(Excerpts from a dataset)
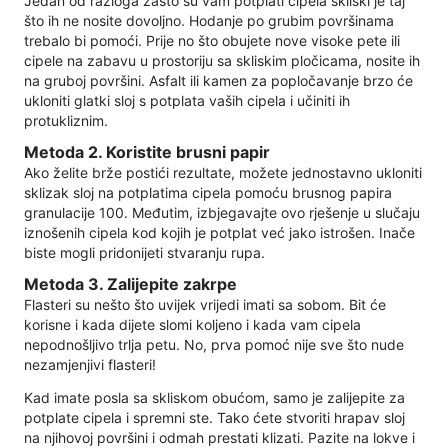
Jedan od razloga zašto su vam potplati cipela skliski je taj
što ih ne nosite dovoljno. Hodanje po grubim površinama
trebalo bi pomoći. Prije no što obujete nove visoke pete ili
cipele na zabavu u prostoriju sa skliskim pločicama, nosite ih
na gruboj površini. Asfalt ili kamen za popločavanje brzo će
ukloniti glatki sloj s potplata vaših cipela i učiniti ih
protukliznim.
Metoda 2. Koristite brusni papir
Ako želite brže postići rezultate, možete jednostavno ukloniti
sklizak sloj na potplatima cipela pomoću brusnog papira
granulacije 100. Međutim, izbjegavajte ovo rješenje u slučaju
iznošenih cipela kod kojih je potplat već jako istrošen. Inače
biste mogli pridonijeti stvaranju rupa.
Metoda 3. Zalijepite zakrpe
Flasteri su nešto što uvijek vrijedi imati sa sobom. Bit će
korisne i kada dijete slomi koljeno i kada vam cipela
nepodnošljivo trlja petu. No, prva pomoć nije sve što nude
nezamjenjivi flasteri!
Kad imate posla sa skliskom obućom, samo je zalijepite za
potplate cipela i spremni ste. Tako ćete stvoriti hrapav sloj
na njihovoj površini i odmah prestati klizati. Pazite na lokve i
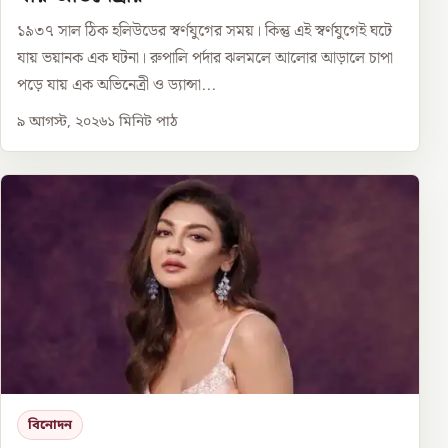
১৯৩৭ সাল ঠিক হলিউডের স্বর্ণযুগের সময়। কিন্তু এই স্বর্ণযুগেই ঘটে
যায় ভয়ানক এক ঘটনা। রুপালি পর্দার ঝলমলে আলোর আড়ালে চাপা
পড়ে যায় এক অভিনেত্রী ও ড্যান্সা...
৯ আগস্ট, ২০২৬
১
মিনিট পাঠ
বিনোদন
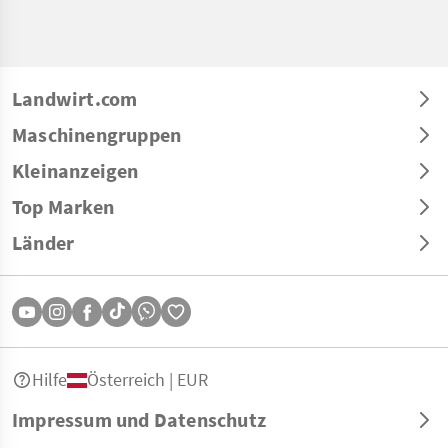
Landwirt.com
Maschinengruppen
Kleinanzeigen
Top Marken
Länder
Hilfe
Österreich | EUR
Impressum und Datenschutz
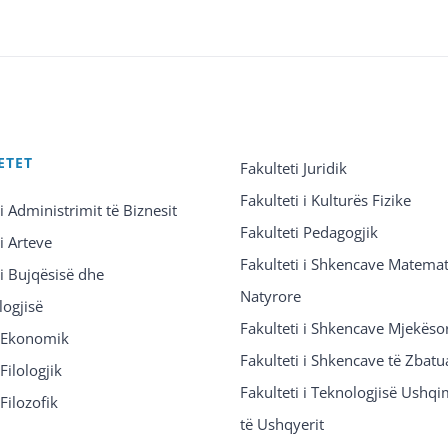
ETET
Fakulteti Juridik
Fakulteti i Kulturës Fizike
 i Administrimit të Biznesit
Fakulteti Pedagogjik
 i Arteve
Fakulteti i Shkencave Matemat
 i Bujqësisë dhe
Natyrore
logjisë
Fakulteti i Shkencave Mjekëso
i Ekonomik
Fakulteti i Shkencave të Zbatu
Filologjik
Fakulteti i Teknologjisë Ushq
 Filozofik
të Ushqyerit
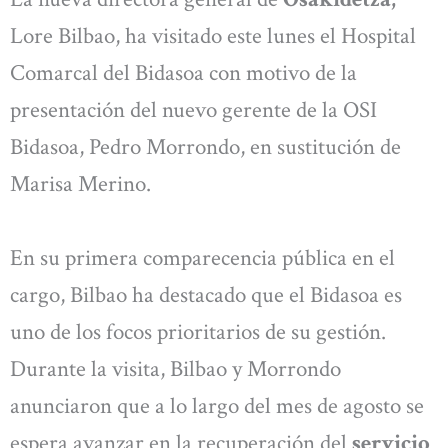
Lore Bilbao, ha visitado este lunes el Hospital
Comarcal del Bidasoa con motivo de la
presentación del nuevo gerente de la OSI
Bidasoa, Pedro Morrondo, en sustitución de
Marisa Merino.
En su primera comparecencia pública en el
cargo, Bilbao ha destacado que el Bidasoa es
uno de los focos prioritarios de su gestión.
Durante la visita, Bilbao y Morrondo
anunciaron que a lo largo del mes de agosto se
espera avanzar en la recuperación del
servicio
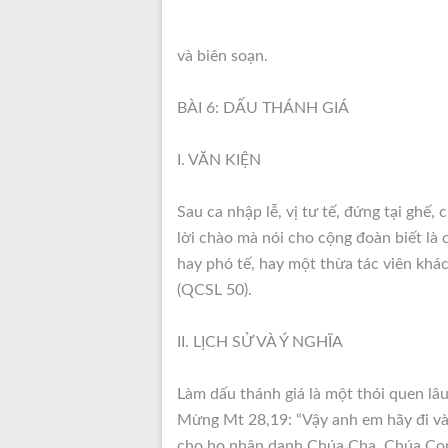
và biên soạn.
BÀI 6: DẤU THÁNH GIÁ
I. VĂN KIỆN
Sau ca nhập lễ, vị tư tế, đứng tại ghế,
lời chào mà nói cho cộng đoàn biết là c
hay phó tế, hay một thừa tác viên khác
(QCSL 50).
II. LỊCH SỬ VÀ Ý NGHĨA
Làm dấu thánh giá là một thói quen lâu
Mừng Mt 28,19: “Vậy anh em hãy đi và
cho họ nhân danh Chúa Cha, Chúa Con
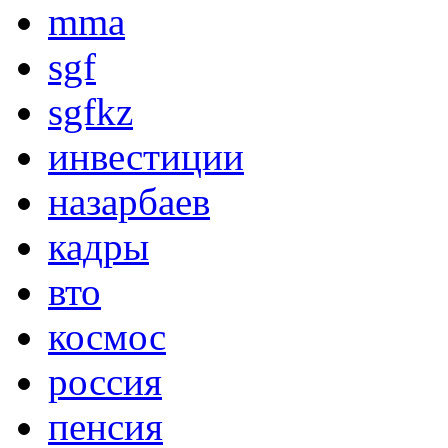
mma
sgf
sgfkz
инвестиции
назарбаев
кадры
вто
космос
россия
пенсия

YOUR ASSIGNMENT:
Could you rewrite the rows from the line with "Lore Bilbao, ha" through the end of the rows, substituting "septiembre" for "agosto" and leaving everything else as it is? Leave out the pictures.

TASK OUTPUT:
Lore Bilbao, ha visitado este lunes el Hospital
Comarcal del Bidasoa con motivo de la
presentación del nuevo gerente de la OSI
Bidasoa, Pedro Morrondo, en sustitución de
Marisa Merino.
En su primera comparecencia pública en el
cargo, Bilbao ha destacado que el Bidasoa es
uno de los focos prioritarios de su gestión.
Durante la visita, Bilbao y Morrondo
anunciaron que a lo largo del mes de septiembre se
espera avanzar en la recuperación del
servicio
và biên soạn.
BÀI 6: DẤU THÁNH GIÁ
I. VĂN KIỆN
Sau ca nhập lễ, vị tư tế, đứng tại ghế,
lời chào mà nói cho cộng đoàn biết là c
hay phó tế, hay một thừa tác viên khác
(QCSL 50).
II. LỊCH SỬ VÀ Ý NGHĨA
Làm dấu thánh giá là một thói quen lâu
Mừng Mt 28,19: “Vậy anh em hãy đi và
cho họ nhân danh Chúa Cha, Chúa Con
mma
sgf
sgfkz
инвестиции
назарбаев
кадры
вто
космос
россия
пенсия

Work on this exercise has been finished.